I believe I am most attracted to Ricardo because of his family’s past and why he felt he needed to get involved in drug smuggling.  Ricardo’s grandfather was a pilot in the Colombian Air Force during the time of the Peruvian War.  Ricardo’s grandfather was prestigious and commanded respect no matter where he went.  In fact, this respect caused him to take his son, Ricardo’s father, Julio to an air show that had a disastrous plane crash and prompted Julio to never be involved with planes again.  Ricardo grew up in the shadow of his grandfather being this fantastic pilot who earned notoriety, respect and probably, was well compensated.  Whereas, Julio decided to go the way of accounting, not earning enough and causing the family to have to take in Peace Corp volunteers as tenants.  Ricardo’s natural ability to fly and his need for adventure, affluence and prestige pushes him into smuggling.  However, the smuggling did also afford him the ability to take care of his new family in Elaine and Maya.  His smuggling years seem to last around seven years until he is captured and imprisoned in the US.  Upon his release, he returns to his native Bogotá and resumes a shell of his former life.  His actions and what drives him are somewhat a mystery that are partially unfolded through the course of the novel.

I found myself not particularly caring for Elaine/Elena.  She initially comes off as a spoiled, yet idealistic American who comes to Colombia to save these poor indigenous people.  While staying with Ricardo’s family, she and he begin an affair that later leads to marriage.  She is devoted to her job in the Peace Corp, yet her attentions from Ricardo take precedent over her duties.  I feel that Ricardo was truthful about his job even if she was acting as dense as she could about the situation.  I was saddened by her turn in the story.  Despite not particularly caring for her, I felt that she and Ricardo were devoted to each other and I wanted to see them reunited after his incarceration.

Maya, daughter to Ricardo & Elaine, is seeking answers to her father’s past and is pouring over letters, recording and anything she can get her hands on to fill in the blanks.  She had my sympathy because the way her mother handled her father’s incarceration was so, foolish and childish, Maya had no other alternative than to throw herself into what appears to be futile investigations into the recent past of her father.  I understood Maya’s drive, yet there were points where I wanted to throttle her.  It may have been a cultural difference, but she was so melodramatic at points I just wanted her to shut up and sit in a corner.  But unfortunately, because of her circumstances I could understand her actions or reactions to the things going on around her.

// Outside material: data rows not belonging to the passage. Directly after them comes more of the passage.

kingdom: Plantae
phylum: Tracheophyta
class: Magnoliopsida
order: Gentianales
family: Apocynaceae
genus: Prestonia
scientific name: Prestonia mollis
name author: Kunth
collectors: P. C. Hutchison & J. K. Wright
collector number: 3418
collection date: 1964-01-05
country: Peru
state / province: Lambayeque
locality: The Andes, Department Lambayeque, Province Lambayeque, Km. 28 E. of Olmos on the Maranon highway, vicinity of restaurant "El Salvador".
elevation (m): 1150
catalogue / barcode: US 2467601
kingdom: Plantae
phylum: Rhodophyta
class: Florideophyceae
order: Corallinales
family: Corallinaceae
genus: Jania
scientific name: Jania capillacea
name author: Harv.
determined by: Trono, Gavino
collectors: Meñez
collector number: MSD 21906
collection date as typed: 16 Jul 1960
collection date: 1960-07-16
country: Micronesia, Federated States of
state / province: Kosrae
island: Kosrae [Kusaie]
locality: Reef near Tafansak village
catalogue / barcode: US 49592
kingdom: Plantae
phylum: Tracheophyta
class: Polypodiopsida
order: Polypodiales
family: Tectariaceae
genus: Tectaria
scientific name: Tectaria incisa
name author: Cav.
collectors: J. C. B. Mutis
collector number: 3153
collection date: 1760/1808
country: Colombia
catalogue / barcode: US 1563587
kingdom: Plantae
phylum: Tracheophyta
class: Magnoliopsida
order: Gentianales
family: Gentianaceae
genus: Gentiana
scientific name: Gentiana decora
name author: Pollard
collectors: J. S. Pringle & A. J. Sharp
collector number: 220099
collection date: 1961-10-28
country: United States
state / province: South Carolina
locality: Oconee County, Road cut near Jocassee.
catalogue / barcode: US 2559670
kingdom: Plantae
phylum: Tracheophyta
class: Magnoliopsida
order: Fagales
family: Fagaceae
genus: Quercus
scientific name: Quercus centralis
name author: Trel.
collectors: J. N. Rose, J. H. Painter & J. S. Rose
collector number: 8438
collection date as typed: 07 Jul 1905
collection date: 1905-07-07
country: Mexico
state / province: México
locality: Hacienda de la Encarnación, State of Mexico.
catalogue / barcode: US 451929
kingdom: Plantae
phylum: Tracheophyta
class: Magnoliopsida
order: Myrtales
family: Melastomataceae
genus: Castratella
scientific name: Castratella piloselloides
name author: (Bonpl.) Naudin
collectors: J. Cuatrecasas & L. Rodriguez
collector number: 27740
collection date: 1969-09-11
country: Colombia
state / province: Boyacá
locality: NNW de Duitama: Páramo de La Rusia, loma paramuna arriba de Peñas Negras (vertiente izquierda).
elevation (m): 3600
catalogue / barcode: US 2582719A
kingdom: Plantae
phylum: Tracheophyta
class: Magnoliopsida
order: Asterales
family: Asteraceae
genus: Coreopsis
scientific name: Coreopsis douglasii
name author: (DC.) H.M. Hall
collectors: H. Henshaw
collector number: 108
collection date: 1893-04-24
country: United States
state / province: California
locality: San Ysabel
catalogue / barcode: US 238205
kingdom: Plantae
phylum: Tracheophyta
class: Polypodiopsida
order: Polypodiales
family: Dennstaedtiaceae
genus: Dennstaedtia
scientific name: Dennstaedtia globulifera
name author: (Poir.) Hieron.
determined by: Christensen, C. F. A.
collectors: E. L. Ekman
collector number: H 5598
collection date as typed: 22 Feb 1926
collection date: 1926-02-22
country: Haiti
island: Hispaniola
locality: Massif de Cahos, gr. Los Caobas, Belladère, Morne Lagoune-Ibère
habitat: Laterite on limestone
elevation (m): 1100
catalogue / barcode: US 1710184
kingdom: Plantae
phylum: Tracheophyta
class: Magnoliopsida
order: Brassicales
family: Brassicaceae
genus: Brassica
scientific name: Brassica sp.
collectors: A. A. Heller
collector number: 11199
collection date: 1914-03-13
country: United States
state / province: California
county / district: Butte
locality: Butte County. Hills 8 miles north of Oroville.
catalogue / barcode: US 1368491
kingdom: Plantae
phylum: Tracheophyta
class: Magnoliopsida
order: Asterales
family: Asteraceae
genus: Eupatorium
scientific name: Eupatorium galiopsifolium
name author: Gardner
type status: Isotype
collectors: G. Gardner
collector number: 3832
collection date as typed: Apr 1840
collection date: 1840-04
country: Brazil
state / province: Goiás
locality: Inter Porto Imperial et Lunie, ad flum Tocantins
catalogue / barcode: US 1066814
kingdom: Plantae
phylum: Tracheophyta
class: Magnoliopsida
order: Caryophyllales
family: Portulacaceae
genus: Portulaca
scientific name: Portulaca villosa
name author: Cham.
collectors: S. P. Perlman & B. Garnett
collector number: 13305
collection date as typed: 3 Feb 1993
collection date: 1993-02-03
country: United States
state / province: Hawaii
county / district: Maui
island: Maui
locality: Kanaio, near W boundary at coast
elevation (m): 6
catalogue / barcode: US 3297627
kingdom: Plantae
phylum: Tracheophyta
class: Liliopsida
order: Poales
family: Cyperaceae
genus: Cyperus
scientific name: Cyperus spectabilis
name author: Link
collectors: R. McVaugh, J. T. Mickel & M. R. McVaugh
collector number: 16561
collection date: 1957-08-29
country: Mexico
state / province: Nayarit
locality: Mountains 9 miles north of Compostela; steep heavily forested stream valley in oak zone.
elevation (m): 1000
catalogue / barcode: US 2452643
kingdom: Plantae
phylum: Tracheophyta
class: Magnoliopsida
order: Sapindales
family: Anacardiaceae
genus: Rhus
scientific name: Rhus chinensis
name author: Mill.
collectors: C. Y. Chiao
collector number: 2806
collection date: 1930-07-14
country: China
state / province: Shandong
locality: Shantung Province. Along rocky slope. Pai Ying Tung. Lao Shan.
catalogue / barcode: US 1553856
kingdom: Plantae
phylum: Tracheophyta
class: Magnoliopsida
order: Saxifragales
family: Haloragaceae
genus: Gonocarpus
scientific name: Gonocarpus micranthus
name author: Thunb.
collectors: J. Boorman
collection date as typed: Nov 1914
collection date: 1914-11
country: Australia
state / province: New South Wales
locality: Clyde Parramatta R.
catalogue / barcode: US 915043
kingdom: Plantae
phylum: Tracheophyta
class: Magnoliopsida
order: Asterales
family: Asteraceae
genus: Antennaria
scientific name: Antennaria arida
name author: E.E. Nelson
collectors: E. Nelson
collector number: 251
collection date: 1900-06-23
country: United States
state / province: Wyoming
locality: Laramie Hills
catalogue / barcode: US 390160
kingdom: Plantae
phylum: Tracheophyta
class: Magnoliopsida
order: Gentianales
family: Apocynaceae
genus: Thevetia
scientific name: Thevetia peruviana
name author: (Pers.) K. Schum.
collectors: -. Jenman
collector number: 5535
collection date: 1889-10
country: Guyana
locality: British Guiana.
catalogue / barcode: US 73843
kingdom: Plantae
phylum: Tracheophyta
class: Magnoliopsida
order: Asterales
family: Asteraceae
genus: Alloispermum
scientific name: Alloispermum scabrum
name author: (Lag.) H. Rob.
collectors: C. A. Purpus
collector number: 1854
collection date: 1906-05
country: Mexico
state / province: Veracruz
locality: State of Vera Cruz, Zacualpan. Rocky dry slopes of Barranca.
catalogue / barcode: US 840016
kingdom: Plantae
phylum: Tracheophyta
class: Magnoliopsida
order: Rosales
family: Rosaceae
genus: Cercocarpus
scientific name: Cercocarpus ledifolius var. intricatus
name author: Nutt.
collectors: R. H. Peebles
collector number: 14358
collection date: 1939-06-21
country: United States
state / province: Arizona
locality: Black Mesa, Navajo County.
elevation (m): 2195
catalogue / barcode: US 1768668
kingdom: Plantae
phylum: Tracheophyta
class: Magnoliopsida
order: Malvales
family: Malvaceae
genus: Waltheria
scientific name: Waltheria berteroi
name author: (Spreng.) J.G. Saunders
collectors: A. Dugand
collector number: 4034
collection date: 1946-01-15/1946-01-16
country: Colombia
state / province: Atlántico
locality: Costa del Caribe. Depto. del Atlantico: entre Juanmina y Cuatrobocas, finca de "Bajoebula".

As for the mother of Antonio’s child, Aura.  I hated her.  It was clear to me that she had motive to get pregnant and did so posthaste in order to cement her connection with Bogotá.  I think Antonio was a convenient pawn and that she was more selfish than anything.  Her machinations and manipulations were typical of females who rely solely on their sexuality, ability to procreate and ensnare a promising young man ultimately backfired on her.  Despite this, she still whined and manipulated until the very end (even when we don’t know what happens once Antonio returns to Bogotá).

The landscape of the book is amazing.  I could clearly see the situations in which each person was living, whether it was self-imposed ignorance or the over-protective nature of others that causes them to be unaware and helpless.   While the society was dangerous, there appeared to be this happily oblivious mindset that baffled me.  I would have loved further explanations surrounding Ricardo’s capture and later events in his life.  I would have loved to find out if Antonio was truly rid of the idiot Aura, however, such was not my lot in this book.  Again, it is so well written and beautifully translated. There are some lulling points, but overall it was a good read.

Lady Esbe read the Riverhead Hardcover version of this book.